There’s also the case when a team’s daily stand-up meeting serves the needs of their manager rather than fostering collaboration or addressing the team’s collective challenges. When meetings become primarily about reporting to someone, they fall short of their Agile purpose.
It’s hard to prove or argue about the value of a team’s many meetings; instead, an alternative approach might be to start with a better understanding of where a team’s time is spent each week and how meetings impact that time.
Visualizing Your Team’s Time
To understand this impact, I prototyped a tool that visualizes a team’s weekly time allocation. This interactive tool shows the distribution of hours across productive work, meeting time, informal collaboration, cognitive load, and meeting leakage. The tool has various dials you can use to adjust different factors to see their real-world effects:
- Meeting Frequency: The number of 30-minute or 1-hour sessions.
- Team Size: Larger teams often require more time for alignment and establishing shared context.
- Multitasking: The more individuals juggle different tasks, the more common context switching becomes.
- Interdependencies: The time team members need getting support from others can generate unplanned interruptions.
- Work Complexity: Larger and more complex projects require additional coordination and planning overhead.
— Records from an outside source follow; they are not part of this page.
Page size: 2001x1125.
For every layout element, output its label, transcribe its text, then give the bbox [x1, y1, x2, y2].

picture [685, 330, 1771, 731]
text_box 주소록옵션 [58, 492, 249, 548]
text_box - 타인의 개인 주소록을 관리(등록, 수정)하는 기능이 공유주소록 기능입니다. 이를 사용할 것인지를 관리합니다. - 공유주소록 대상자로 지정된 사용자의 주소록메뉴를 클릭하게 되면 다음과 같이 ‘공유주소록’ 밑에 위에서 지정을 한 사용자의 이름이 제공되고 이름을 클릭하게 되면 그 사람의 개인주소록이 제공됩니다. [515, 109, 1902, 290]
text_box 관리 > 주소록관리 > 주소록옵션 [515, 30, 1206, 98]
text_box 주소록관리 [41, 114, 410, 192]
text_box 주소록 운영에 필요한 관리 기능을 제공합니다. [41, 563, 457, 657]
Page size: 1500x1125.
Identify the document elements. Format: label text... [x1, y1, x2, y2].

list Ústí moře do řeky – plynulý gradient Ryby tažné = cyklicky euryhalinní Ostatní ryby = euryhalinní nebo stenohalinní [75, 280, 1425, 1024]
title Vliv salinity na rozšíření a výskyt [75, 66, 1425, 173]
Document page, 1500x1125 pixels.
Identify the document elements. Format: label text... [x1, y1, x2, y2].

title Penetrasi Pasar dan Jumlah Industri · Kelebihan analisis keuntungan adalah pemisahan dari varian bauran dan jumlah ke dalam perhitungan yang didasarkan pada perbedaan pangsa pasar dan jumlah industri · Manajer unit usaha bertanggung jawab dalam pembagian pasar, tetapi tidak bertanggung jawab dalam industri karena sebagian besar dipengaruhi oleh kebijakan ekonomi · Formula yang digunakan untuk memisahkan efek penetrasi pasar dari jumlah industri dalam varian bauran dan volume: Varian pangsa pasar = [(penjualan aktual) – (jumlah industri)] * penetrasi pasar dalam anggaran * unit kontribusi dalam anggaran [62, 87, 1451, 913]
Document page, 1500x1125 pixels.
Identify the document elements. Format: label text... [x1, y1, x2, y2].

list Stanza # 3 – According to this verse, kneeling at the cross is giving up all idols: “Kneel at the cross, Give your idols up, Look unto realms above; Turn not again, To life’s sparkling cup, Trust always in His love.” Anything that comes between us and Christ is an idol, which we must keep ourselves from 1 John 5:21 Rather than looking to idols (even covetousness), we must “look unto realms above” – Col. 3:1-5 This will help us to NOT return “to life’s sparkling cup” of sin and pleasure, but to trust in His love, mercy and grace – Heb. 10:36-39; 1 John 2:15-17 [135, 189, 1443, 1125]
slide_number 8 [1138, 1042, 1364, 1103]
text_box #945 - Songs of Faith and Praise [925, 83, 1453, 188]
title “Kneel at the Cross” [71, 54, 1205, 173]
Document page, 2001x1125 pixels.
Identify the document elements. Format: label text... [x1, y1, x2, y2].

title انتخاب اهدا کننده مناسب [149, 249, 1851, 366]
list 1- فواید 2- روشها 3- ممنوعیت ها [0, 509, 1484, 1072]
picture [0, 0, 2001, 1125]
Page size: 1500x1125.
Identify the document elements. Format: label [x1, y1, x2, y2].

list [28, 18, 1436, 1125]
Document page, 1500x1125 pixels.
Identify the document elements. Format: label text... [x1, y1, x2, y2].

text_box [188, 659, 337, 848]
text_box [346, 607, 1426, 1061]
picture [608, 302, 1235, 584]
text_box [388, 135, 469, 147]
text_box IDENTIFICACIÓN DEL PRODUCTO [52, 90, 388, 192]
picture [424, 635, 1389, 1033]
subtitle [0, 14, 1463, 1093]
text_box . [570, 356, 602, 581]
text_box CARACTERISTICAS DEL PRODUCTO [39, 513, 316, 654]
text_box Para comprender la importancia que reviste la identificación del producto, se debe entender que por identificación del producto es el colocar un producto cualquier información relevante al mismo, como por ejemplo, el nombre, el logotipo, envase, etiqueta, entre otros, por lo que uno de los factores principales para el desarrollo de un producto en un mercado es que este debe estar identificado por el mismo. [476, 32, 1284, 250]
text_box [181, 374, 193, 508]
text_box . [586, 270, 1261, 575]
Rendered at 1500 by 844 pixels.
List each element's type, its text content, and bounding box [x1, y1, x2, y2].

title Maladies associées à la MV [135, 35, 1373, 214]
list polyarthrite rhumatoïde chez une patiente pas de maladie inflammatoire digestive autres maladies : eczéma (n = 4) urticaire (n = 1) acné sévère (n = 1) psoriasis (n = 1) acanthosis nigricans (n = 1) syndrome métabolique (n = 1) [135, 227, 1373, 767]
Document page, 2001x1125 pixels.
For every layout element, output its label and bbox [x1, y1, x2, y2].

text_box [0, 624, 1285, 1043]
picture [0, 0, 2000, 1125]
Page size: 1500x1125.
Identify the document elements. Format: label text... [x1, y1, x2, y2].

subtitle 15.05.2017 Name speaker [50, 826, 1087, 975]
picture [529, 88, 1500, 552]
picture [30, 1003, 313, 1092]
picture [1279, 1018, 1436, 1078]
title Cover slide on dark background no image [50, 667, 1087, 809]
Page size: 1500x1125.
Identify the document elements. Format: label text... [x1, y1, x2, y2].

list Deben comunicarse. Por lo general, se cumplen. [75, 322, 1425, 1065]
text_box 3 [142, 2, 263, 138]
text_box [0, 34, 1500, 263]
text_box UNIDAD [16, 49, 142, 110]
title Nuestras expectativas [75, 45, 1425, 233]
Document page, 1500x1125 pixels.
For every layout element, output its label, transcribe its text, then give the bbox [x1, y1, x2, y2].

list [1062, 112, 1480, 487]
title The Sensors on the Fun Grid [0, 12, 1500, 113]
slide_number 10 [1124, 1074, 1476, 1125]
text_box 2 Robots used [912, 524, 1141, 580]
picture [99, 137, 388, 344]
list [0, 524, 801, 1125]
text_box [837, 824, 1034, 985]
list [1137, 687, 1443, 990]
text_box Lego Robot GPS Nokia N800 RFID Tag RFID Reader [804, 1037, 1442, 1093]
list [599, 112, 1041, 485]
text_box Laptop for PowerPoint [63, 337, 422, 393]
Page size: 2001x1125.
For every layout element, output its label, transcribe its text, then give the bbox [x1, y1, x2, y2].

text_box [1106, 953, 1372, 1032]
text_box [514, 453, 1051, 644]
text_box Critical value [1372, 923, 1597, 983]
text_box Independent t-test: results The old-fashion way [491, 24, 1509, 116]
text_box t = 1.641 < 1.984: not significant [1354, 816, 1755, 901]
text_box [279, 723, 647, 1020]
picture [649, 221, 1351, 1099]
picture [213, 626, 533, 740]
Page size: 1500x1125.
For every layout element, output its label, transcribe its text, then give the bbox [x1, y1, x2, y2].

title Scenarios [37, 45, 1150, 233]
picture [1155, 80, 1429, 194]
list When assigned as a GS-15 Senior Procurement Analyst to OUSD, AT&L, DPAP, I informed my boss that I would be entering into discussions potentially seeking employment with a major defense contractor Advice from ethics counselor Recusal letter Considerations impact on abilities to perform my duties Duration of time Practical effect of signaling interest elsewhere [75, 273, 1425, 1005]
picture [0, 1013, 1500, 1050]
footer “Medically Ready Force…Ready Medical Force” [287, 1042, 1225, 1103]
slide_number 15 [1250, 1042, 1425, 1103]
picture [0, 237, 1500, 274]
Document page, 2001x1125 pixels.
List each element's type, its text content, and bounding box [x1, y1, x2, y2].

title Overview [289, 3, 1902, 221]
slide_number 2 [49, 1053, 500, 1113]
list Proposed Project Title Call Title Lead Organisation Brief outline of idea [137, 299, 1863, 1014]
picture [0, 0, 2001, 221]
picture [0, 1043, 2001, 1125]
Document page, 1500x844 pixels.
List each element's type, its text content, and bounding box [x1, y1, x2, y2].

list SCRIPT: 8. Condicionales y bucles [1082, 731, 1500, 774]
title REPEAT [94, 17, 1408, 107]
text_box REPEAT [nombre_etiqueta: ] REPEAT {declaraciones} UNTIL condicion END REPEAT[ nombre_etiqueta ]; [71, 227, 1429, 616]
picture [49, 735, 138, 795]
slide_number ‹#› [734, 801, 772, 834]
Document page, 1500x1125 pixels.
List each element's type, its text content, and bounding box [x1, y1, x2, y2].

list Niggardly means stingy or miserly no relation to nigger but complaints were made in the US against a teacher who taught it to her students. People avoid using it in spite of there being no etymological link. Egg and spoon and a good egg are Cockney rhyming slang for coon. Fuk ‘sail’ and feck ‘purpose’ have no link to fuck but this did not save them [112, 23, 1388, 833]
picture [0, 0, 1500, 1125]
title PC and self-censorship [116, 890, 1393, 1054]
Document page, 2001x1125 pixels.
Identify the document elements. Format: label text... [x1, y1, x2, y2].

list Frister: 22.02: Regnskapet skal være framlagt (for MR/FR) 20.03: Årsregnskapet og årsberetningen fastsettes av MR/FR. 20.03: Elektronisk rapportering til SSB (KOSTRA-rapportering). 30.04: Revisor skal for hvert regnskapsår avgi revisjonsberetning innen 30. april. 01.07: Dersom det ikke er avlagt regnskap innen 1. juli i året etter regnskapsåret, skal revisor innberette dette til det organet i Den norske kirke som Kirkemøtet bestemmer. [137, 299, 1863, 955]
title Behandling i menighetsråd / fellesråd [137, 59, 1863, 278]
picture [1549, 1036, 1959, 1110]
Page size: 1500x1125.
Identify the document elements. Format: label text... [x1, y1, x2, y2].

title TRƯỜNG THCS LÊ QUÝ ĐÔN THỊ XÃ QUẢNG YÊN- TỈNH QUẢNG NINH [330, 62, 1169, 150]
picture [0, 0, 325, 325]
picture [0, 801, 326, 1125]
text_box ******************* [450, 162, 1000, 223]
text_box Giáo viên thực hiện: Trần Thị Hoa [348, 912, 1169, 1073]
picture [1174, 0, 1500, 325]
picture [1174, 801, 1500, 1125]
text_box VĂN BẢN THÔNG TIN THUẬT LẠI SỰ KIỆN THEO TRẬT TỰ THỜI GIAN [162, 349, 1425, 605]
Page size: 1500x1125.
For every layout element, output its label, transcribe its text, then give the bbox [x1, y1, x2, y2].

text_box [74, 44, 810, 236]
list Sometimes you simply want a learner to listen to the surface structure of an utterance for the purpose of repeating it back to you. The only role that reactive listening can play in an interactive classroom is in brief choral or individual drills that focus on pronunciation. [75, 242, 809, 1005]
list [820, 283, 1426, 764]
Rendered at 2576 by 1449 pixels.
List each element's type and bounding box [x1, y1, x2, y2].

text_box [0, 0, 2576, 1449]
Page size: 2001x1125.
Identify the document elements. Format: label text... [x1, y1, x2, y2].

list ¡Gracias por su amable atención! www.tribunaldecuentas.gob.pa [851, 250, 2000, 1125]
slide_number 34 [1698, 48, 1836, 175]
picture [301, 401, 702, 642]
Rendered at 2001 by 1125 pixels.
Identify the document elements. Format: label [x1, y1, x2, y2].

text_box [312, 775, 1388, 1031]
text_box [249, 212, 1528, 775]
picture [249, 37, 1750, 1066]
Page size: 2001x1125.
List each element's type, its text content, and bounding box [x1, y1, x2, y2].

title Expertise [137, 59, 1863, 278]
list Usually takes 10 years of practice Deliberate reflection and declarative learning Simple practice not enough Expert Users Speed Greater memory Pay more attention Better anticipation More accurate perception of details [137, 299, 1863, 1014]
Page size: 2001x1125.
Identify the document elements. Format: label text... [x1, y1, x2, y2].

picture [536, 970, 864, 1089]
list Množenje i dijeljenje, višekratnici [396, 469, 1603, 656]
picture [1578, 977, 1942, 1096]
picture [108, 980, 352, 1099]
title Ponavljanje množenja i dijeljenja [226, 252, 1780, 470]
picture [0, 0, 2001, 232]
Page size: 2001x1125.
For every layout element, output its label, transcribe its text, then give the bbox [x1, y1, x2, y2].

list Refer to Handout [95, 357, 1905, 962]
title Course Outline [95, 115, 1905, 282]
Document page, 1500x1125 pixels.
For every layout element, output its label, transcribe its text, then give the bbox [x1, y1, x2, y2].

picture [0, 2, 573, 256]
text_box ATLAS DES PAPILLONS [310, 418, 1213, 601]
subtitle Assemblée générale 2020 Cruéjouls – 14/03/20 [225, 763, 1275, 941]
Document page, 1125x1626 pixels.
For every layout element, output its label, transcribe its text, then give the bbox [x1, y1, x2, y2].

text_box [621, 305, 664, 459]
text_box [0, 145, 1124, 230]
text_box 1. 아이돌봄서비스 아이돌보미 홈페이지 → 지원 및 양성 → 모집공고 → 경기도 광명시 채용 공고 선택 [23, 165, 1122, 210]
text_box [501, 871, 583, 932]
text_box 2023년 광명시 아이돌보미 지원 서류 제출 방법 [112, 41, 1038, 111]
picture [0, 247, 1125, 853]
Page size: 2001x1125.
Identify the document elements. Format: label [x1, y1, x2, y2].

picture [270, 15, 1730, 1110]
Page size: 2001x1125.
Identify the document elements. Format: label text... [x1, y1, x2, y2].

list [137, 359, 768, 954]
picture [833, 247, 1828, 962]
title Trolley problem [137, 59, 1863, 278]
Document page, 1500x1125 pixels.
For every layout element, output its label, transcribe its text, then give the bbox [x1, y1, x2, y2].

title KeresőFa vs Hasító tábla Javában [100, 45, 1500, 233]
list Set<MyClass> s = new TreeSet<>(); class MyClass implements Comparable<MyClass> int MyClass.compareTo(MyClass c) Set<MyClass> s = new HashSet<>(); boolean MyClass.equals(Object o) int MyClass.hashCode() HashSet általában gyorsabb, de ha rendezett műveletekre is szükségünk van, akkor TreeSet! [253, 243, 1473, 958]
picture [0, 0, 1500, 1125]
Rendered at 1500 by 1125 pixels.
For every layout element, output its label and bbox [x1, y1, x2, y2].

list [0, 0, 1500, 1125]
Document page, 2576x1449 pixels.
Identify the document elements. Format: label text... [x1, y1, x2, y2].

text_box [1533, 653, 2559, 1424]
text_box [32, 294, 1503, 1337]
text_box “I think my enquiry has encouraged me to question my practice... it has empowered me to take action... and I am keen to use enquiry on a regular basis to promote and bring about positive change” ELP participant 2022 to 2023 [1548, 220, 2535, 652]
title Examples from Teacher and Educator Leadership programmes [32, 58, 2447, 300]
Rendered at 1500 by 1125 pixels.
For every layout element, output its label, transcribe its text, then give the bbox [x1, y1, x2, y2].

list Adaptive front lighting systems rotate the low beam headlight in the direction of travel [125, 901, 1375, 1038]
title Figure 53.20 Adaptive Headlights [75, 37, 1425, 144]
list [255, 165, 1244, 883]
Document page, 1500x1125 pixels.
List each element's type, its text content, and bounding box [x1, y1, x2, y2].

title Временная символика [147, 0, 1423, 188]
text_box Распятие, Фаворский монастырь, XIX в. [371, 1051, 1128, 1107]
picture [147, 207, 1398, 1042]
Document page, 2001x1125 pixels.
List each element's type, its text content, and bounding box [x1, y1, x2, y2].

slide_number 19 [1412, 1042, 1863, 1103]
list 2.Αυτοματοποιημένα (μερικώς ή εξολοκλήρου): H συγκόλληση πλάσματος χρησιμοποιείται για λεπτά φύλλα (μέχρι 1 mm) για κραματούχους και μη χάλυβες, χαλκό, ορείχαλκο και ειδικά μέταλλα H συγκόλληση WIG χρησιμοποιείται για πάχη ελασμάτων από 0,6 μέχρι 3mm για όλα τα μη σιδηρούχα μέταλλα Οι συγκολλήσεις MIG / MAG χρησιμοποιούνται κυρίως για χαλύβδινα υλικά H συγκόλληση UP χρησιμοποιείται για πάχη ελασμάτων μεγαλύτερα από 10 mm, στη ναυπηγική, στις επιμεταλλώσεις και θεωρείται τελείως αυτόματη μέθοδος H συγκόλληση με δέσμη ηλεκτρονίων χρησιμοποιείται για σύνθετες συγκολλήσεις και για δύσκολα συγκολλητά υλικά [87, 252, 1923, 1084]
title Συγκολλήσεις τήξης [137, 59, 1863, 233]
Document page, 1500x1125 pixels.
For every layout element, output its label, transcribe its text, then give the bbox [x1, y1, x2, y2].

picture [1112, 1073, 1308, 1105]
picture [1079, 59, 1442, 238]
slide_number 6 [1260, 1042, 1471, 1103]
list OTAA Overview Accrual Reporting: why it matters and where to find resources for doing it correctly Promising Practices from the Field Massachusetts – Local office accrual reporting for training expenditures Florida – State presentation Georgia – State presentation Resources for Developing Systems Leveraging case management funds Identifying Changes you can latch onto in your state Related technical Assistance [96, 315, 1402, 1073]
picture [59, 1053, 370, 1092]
- Team Location: Remote setups can optimize against physical travel time, while hybrid models introduce unique communication challenges.
As these factors shift, the tool would dynamically show how overall productive working time changes. It reveals how a forty-hour work week is a finite resource, meetings and other factors interact to reduce the time people have to work and collaborate productively.

Towards More Intentional Collaboration
Considering the impact meetings have on teams, how they are too easy to book, and how they’re often the first, worst solution employed to solve problems, exploring alternatives and asking simple questions like “What else could we do?” can help uncover more effective ways to tackle a problem.
Teams can eliminate many unnecessary meetings through improved information sharing and better communication, which can lead to issues getting resolved asynchronously. For example, Kanban’s practices of visualizing work and limiting work in progress provide transparency that can reduce the need for status update meetings.
Conclusion
Understanding the full impact of meeting leakage is paramount for any team striving for agility; however, managers and teams often overlook the hidden costs of meetings, including mental, logistical, and time spent context switching.
Meeting leakage means that the cost of a 30-minute meeting is never just 30 minutes.
By recognizing these invisible factors and by examining a team’s collaboration habits, they can reclaim both time and energy. The goal of the meeting leakage tool is to provide teams with information they can use to make better, more deliberate choices about their time.